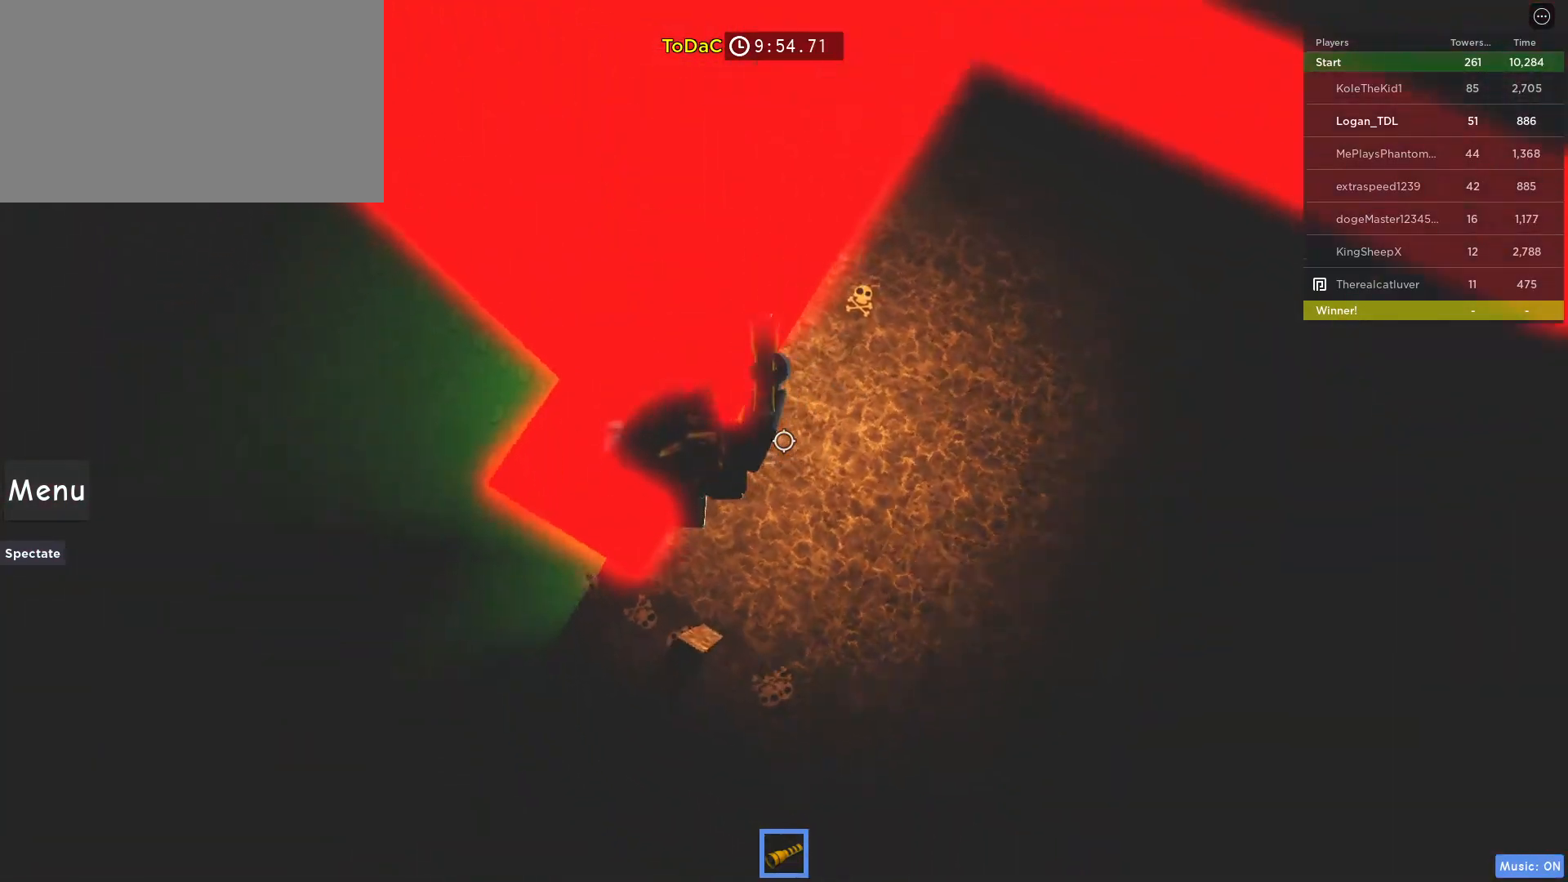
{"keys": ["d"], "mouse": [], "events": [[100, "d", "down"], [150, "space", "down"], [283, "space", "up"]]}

══════════════════════════════

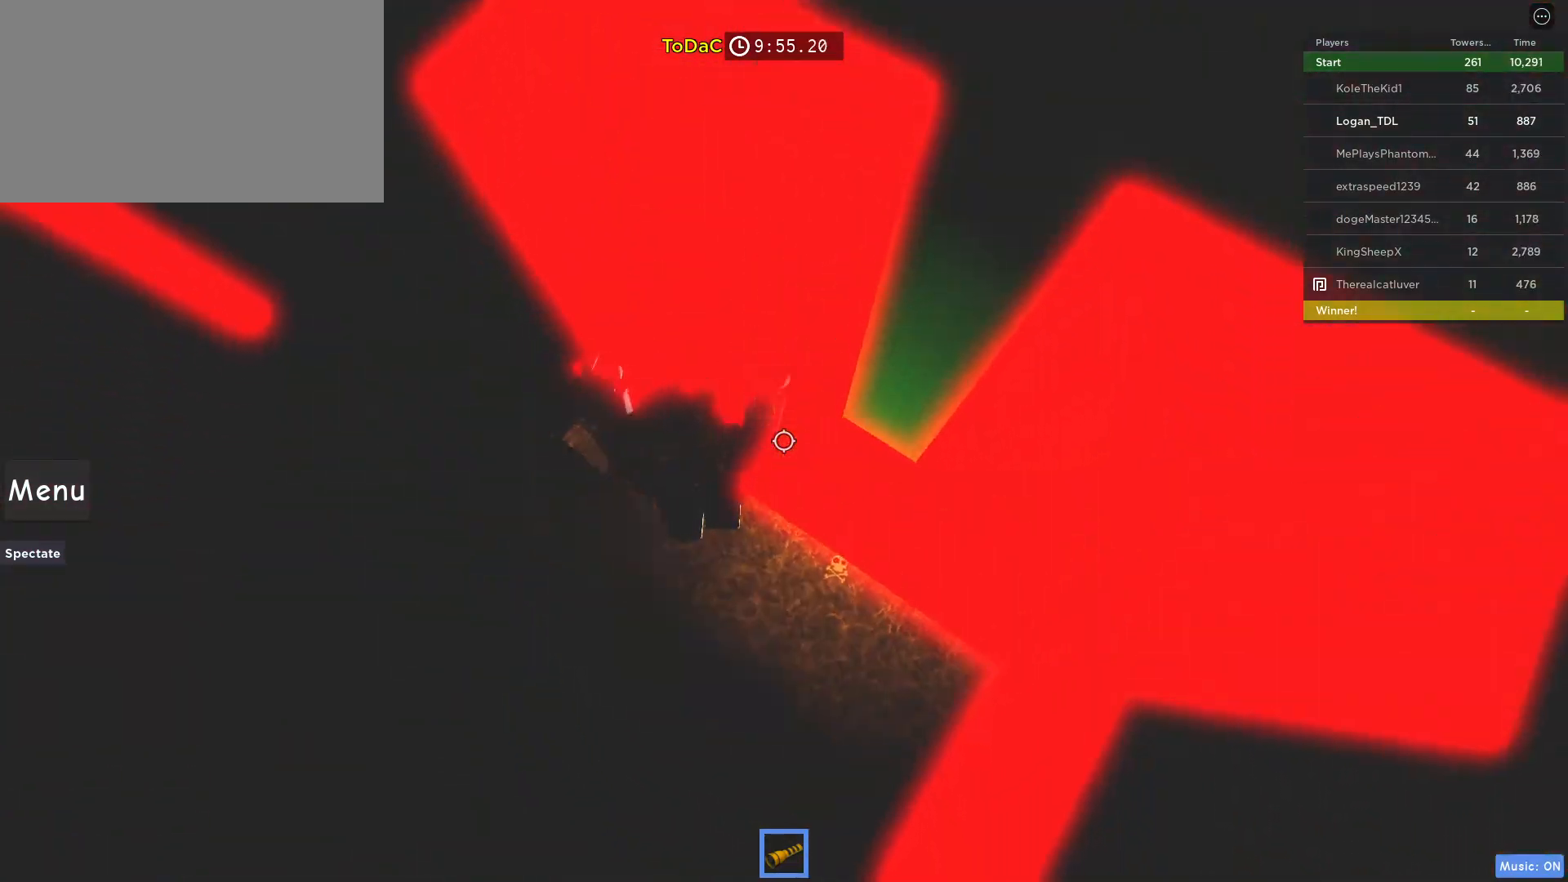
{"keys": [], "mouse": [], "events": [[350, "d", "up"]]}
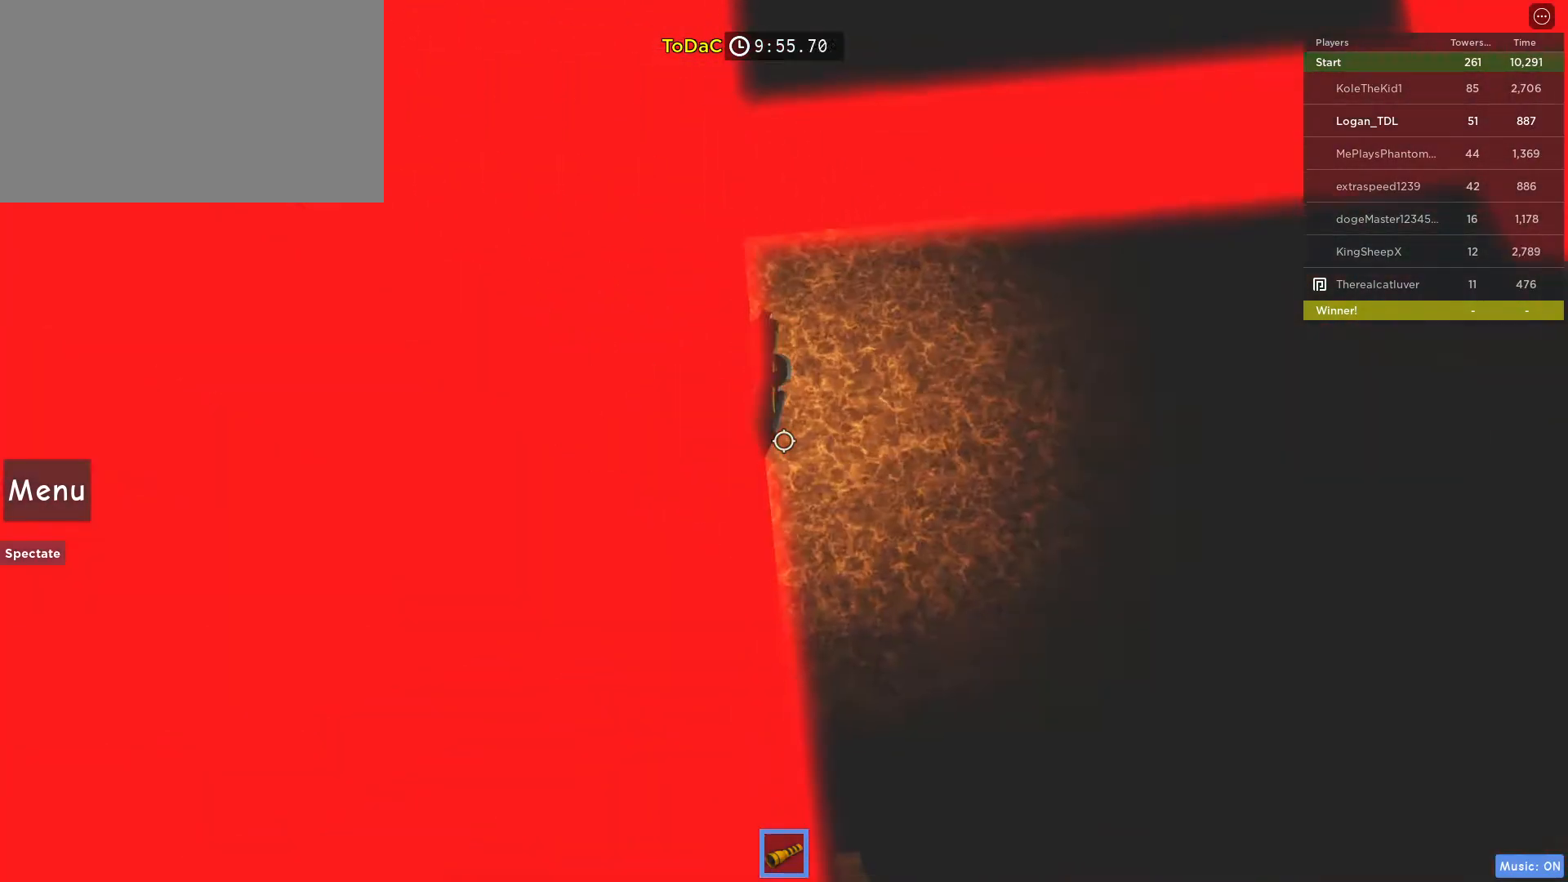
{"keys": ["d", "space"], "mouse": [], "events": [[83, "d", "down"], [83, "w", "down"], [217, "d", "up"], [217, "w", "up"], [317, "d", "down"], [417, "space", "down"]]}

══════════════════════════════

About this task: Count the lines of the material that contain the word "space" and state the resulting number without further remark.

Written solution: 2